Our full-service breast health program offers state-of-the-art technology in diagnostic, treatment, and reconstruction procedures. Whenever possible, Mount Sinai surgeons use a minimally invasive approach to reduce the length of hospital stays and recovery times.
Breast diagnosis
Once doctors have detected a lump in the breast, either physically or via a mammogram, several tests can evaluate the mass for malignancy. Many of these exams occur in the physician’s office.
Axillary lymph node dissection
Surgeons remove a small pad of fat from under the arm. This sample contains 10 to 20 lymph nodes. Examination of these nodes often reveals whether cancer has spread to other parts of the body.
Core needle biopsy
This outpatient procedure allows diagnosis of a breast mass without surgery. The surgeon inserts a needle through the skin and removes a tissue sample from the suspicious area. The procedure typically involves collecting three to six separate samples.
Excisional biopsy
This procedure is used to diagnose lumps smaller than one inch in diameter. Performed in the doctor’s office, this operation removes the entire lump or suspicious area. The tissue is then tested for malignancy.

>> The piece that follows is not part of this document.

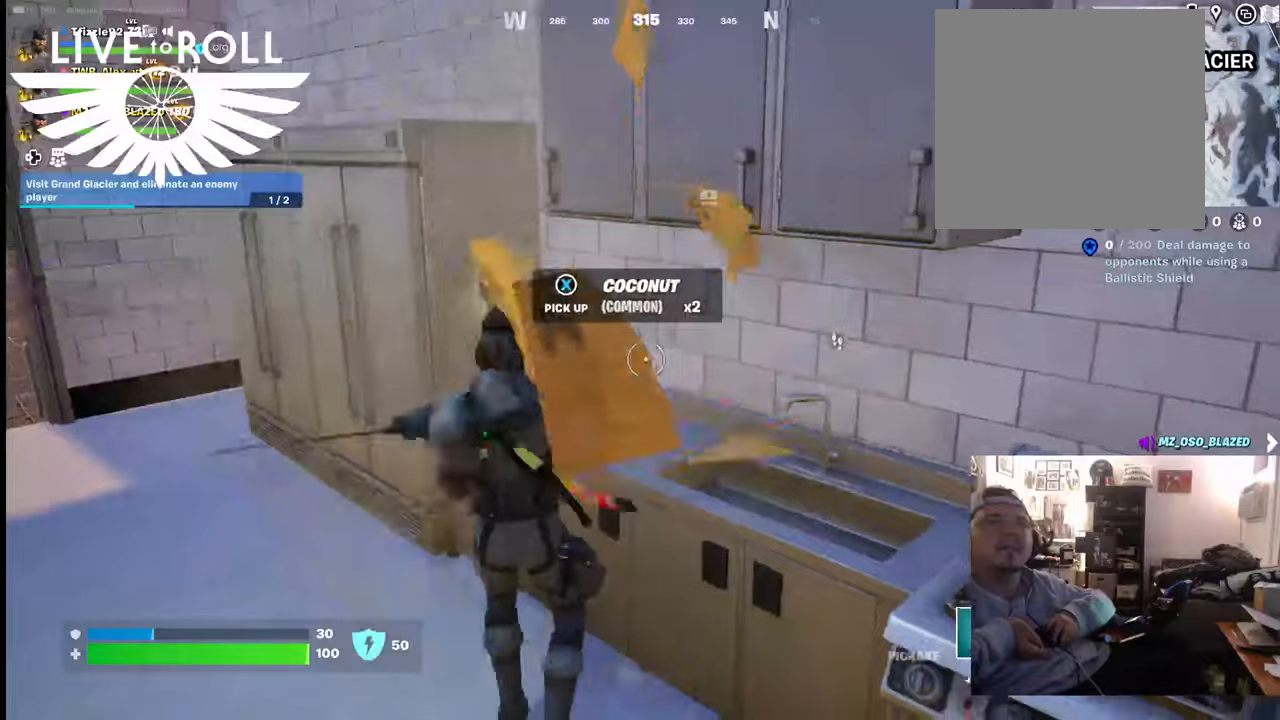
{"buttons": [], "left_stick": "down", "right_stick": "center", "events": []}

Sentinel lymph node biopsy
This procedure provides an outpatient alternative to axillary node dissection for women whose lymph nodes appear normal. Surgeons remove and study one or two sentinel nodes for traces of disease. These glands are the first to receive lymphatic drainage from a tumor. Healthy sentinel nodes can spare women from more aggressive diagnostic tests.
Breast treatment
Mount Sinai breast surgeons specialize in procedures that minimize physical trauma and avoid unnecessary surgery. If surgery is required, the size and stage of the mass determines the procedure.
Lumpectomy
This procedure is the most common form of breast surgery. The surgeon removes the tumor and a small amount of surrounding breast tissue.
Mastectomy
In a partial mastectomy, surgeons remove a wedge of the breast tissue. A total mastectomy involves removing the entire breast, which may extend to axillary lymph nodes under the arms.
Breast reconstruction
Prior to surgery, Mount Sinai plastic surgeons work closely with breast surgeons, oncologists, pathologists and radiologists to create a seamless, multidisciplinary experience for the breast cancer patient. We provide a warm, supportive environment for the breast cancer patient, while providing access to state-of-the-art care. Research has shown that breast reconstruction does not interfere with treatment or change survival rates, yet it plays an important role in the emotional recovery process.
Flap reconstruction
Our surgeons can reconstruct breasts after mastectomy with tissue taken from another part of the body (autologous tissue) or with implants. The various techniques each have their advantages and disadvantages. Together, surgeons and patients choose a method that balances patient preference, body type, cancer type, and need for post-operative radiation and chemotherapy.
Free TRAM (transverse rectus abdominis muscle) flap
A refinement of the older pedicled TRAM flap, this microsurgical technique completely detaches and reattaches the flap tissue with the aid of a microscope, allowing “free” transfer of lower abdominal skin, fatty tissue, and muscle. This technique minimizes problems at the abdominal donor site while maximizing the amount of tissue available for reconstruction. Microsurgical breast reconstruction has largely replaced the pedicled TRAM as the procedure of choice at the Mount Sinai Hospital.
Perforator TRAM flap / DIEP (deep inferior epigastric perforator) flap
The latest refinement in breast reconstruction, this microsugical technique transfers abdominal skin and fatty tissue to the breast without sacrificing any of the abdominal six-pack muscles. This technique requires meticulous dissection of the perforating blood vessels within the abdominal muscles. Reconstruction with perforator flaps requires a plastic surgeon who is also experienced in microvascular surgery.
Latissimus dorsi (LD) myocutaneous flap
This previously popular technique transfers tissue from the back, using latissimus dorsi muscle as the blood supply. The procedure often requires the addition of an implant, making it a secondary choice to TRAM flaps as a reconstructive option.
SGAP (superior gluteal artery perforator) flap
This technique transfers the skin and fatty tissue taken from the upper gluteal area to rebuild the breast. The scar ends along the panty line.
IGAP (in-the-crease gluteal artery perforator) flap
This procedure takes skin and fatty tissue from the lower buttock to rebuild the breast. The buttock crease helps hide the resulting scar.
Skin expansion
Mastectomy also removes skin and may leave no room for immediate implant placement. To create space, the surgeon inserts a balloon-like tissue expander beneath the skin and chest muscle. He or she gradually fills the expander by injecting it with saline, a salt-water solution, over several weeks. Once the skin has stretched enough, the surgeon removes the tissue expander and replaces it with a permanent breast implant, filled with either saline or silicone gel. Reconstruction of the nipple and areola, the darker skin surrounding the nipple, takes place in a separate operation.
The actual procedure varies according to the individual patient. Some women do not require tissue expansion and receive a permanent breast implant as a one-stage reconstruction after mastectomy. Most women, however, are candidates for two-stage reconstruction.